### Goal a
Copy the region boundary data records below word for word, beginning with the line that contains "Rendered at 1654 by 931 pixels." and continuing through the line that contains "picture [4, 0, 1654, 532]".
Text segment start
A crushing defeat at home for the No. 14-ranked Stanford Cardinal

Junior quarterback K.J. Costello (above) threw two interceptions (one returned for a touchdown) and took four sacks in Stanford's 21-40 loss to Utah on Saturday night. Costello's play can be directly attributed to the struggles of the Stanford offensive line. (DAVID BERNAL/isiphotos.com)

No. 14 Stanford (4-2, 2-1 Pac-12) suffered its second-straight loss Saturday night, this time falling 40-21 to unranked Utah (3-2, 1-2 Pac-12) in Stanford Stadium. It was the first home loss for the Cardinal in nearly two years. Utah took advantage of four Stanford turnovers, turning them into 17 points, including an 100-yard pick six from defensive back Jaylon Johnson off an errant throw from junior quarterback KJ Costello. Running back Zack Moss keyed the efficient Utes offense with 160 yards and two touchdowns on the ground.

Stanford senior running back Bryce Love did not play due to an ankle injury.

First of all, [we] lost to a very good football team in Utah,” Stanford head coach David Shaw said after the game. “Coach Whittingham has done a great job for years there with their football team, their philosophy, their toughness, their effort. Great job by them.”
Text segment end
Dataset extract start
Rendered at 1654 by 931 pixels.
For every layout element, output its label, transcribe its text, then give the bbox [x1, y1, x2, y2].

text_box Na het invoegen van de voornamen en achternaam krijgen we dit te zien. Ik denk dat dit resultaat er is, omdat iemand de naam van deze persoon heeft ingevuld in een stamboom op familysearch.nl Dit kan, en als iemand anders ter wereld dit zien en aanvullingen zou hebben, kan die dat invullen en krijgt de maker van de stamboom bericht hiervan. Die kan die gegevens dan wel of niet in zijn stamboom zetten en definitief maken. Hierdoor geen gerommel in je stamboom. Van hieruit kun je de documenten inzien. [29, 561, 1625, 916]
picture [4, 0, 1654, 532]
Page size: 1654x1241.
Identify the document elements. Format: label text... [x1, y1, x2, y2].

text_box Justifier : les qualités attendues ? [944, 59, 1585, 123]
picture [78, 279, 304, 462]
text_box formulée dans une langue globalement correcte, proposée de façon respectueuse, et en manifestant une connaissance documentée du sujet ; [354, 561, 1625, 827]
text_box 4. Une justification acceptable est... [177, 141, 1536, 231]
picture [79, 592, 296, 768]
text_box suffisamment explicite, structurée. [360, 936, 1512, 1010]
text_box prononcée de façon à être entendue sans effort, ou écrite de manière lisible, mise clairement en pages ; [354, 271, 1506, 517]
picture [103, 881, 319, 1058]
Dataset extract end
Dataset extract start
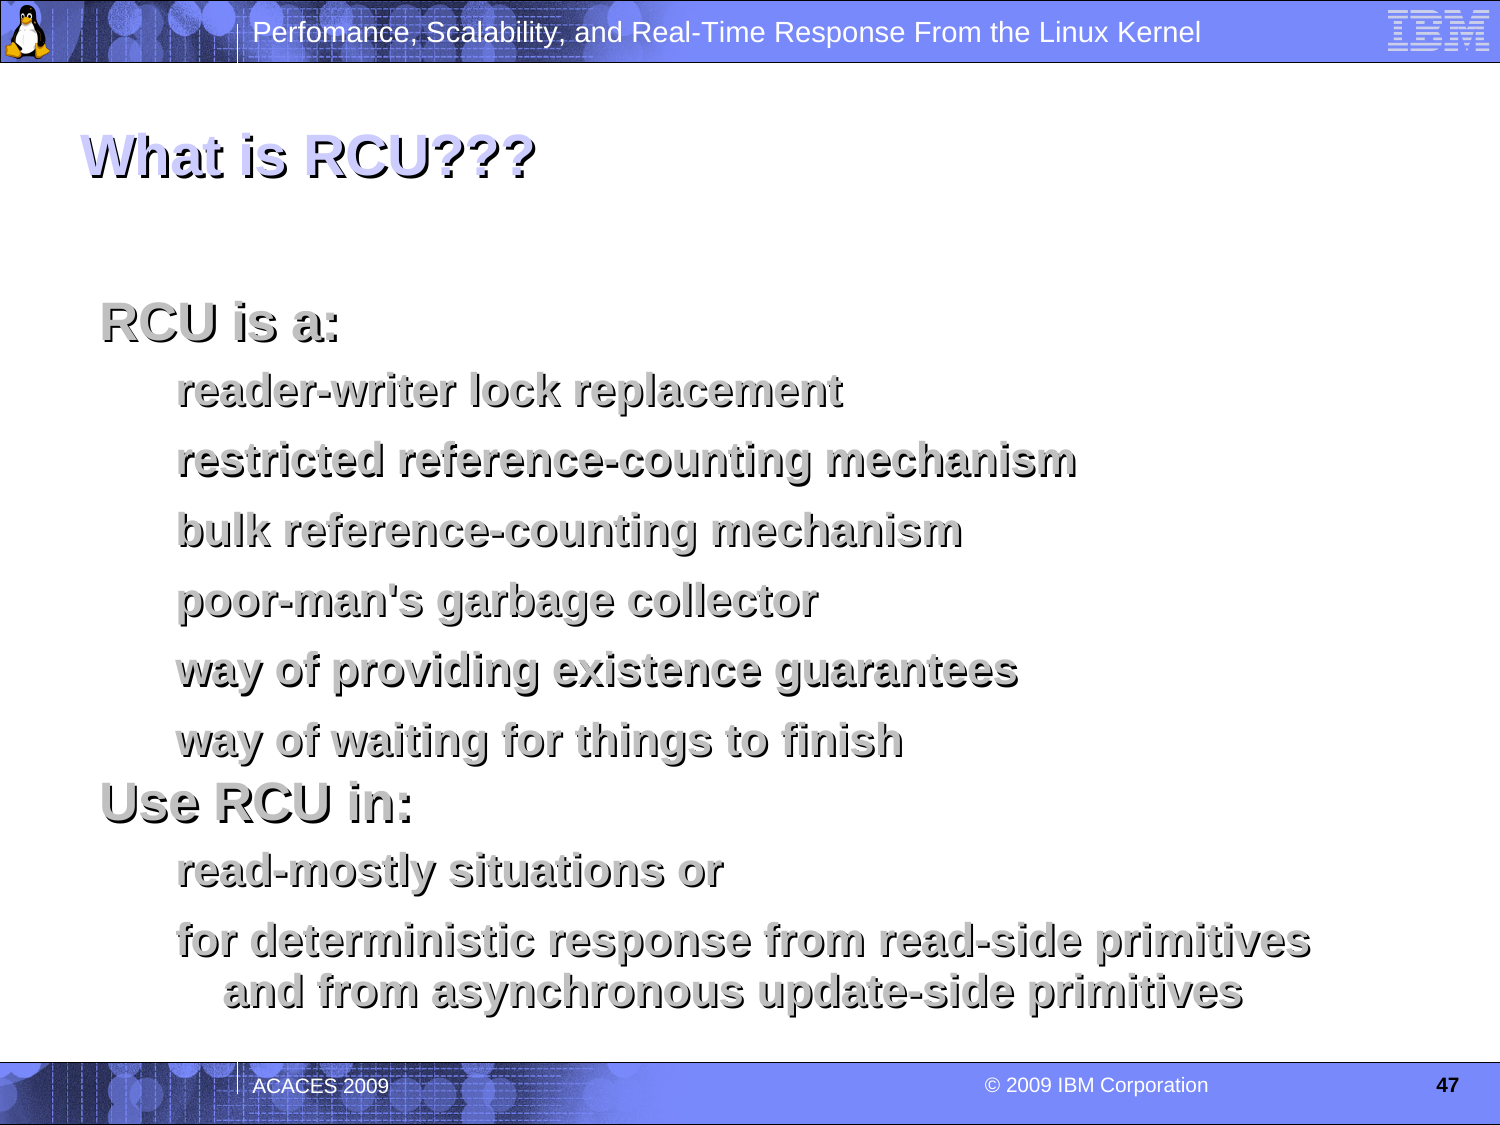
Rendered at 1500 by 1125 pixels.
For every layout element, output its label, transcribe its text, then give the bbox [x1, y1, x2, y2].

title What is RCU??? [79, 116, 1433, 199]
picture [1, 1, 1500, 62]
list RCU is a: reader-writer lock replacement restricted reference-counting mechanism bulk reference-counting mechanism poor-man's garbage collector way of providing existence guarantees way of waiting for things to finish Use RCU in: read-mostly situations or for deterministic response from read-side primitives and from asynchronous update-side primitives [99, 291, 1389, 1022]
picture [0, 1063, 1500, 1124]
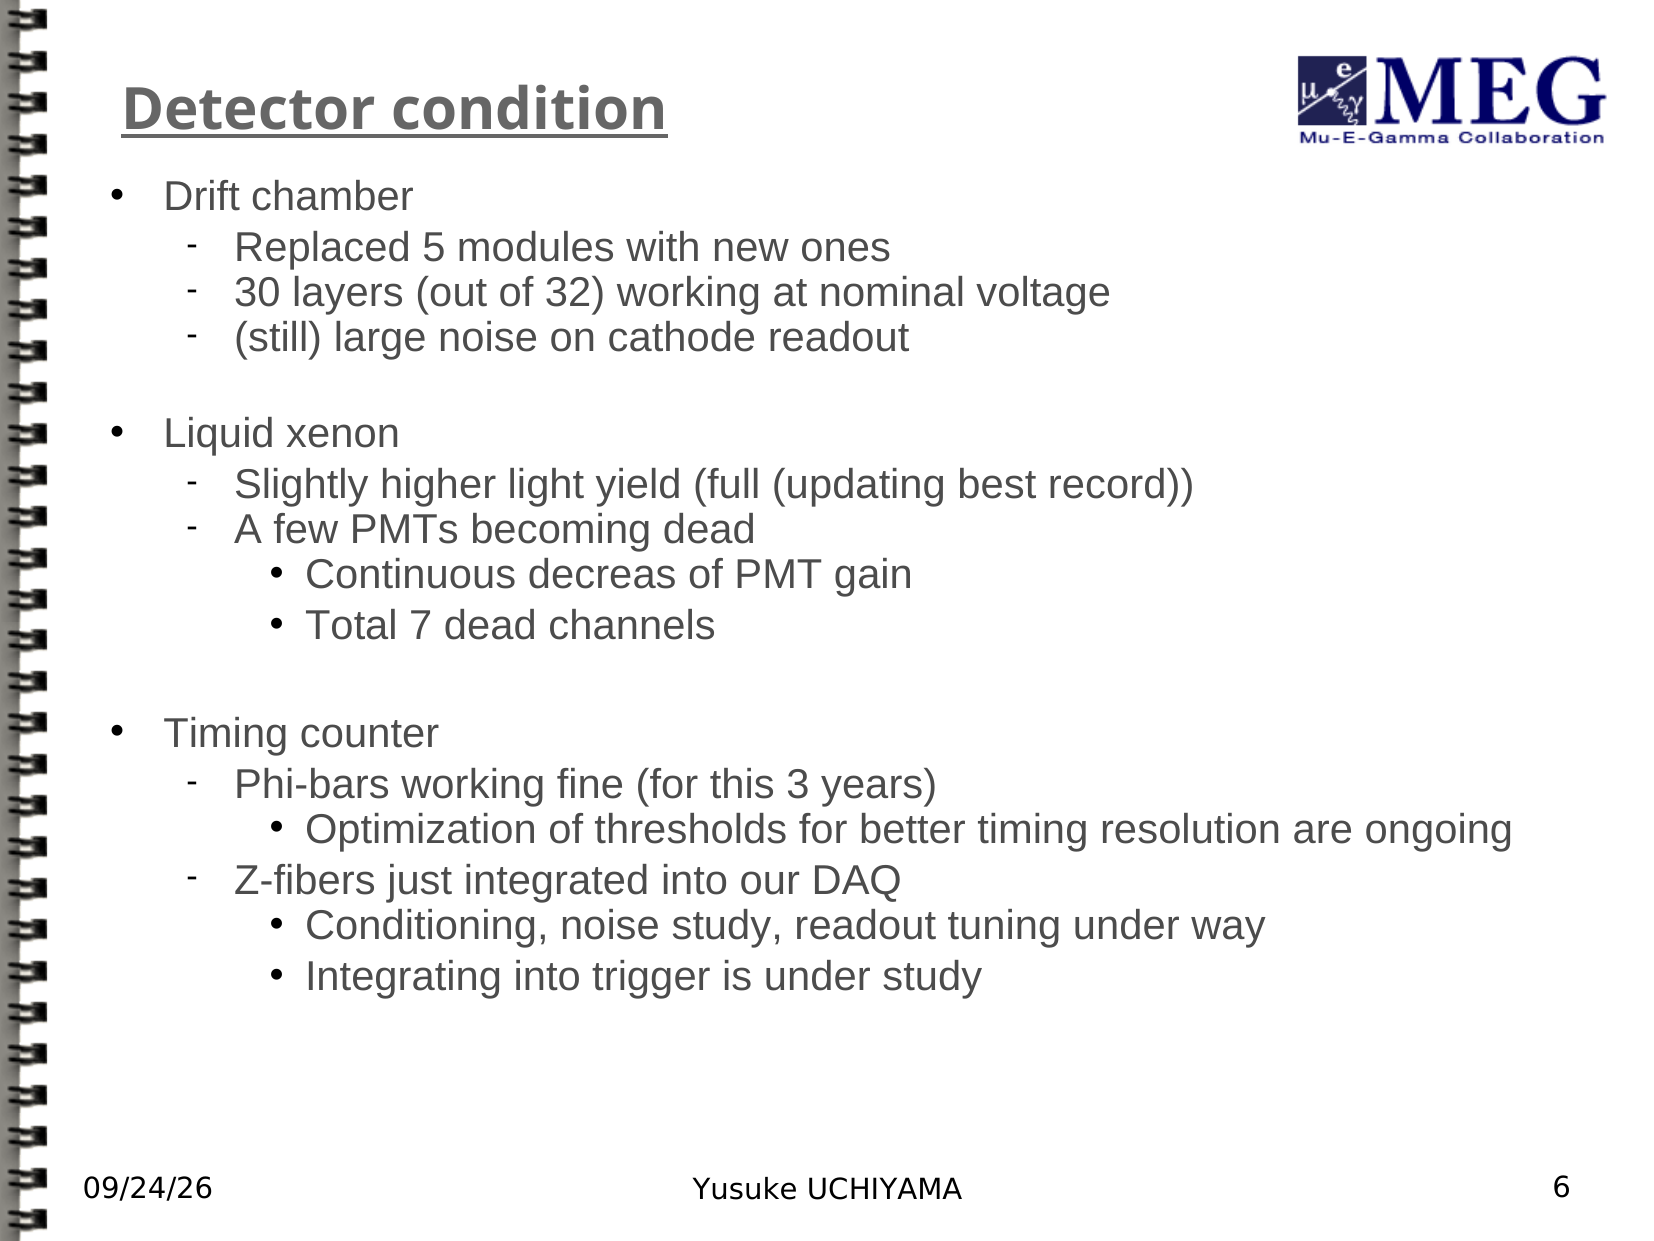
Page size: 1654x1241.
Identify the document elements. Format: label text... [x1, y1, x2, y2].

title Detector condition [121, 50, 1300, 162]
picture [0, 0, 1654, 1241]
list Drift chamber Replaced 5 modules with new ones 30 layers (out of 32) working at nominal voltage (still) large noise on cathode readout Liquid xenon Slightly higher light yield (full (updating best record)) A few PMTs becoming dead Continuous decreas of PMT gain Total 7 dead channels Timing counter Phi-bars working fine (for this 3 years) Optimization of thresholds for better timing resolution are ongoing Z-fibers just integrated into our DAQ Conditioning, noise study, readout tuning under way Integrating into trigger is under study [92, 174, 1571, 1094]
Dataset extract end
### Goal b
According to the Stanford football report, which Utah running back gained 160 yards and scored two touchdowns on the ground?

### Task output a
Rendered at 1654 by 931 pixels.
For every layout element, output its label, transcribe its text, then give the bbox [x1, y1, x2, y2].

text_box Na het invoegen van de voornamen en achternaam krijgen we dit te zien. Ik denk dat dit resultaat er is, omdat iemand de naam van deze persoon heeft ingevuld in een stamboom op familysearch.nl Dit kan, en als iemand anders ter wereld dit zien en aanvullingen zou hebben, kan die dat invullen en krijgt de maker van de stamboom bericht hiervan. Die kan die gegevens dan wel of niet in zijn stamboom zetten en definitief maken. Hierdoor geen gerommel in je stamboom. Van hieruit kun je de documenten inzien. [29, 561, 1625, 916]
picture [4, 0, 1654, 532]

### Task output b
Zack Moss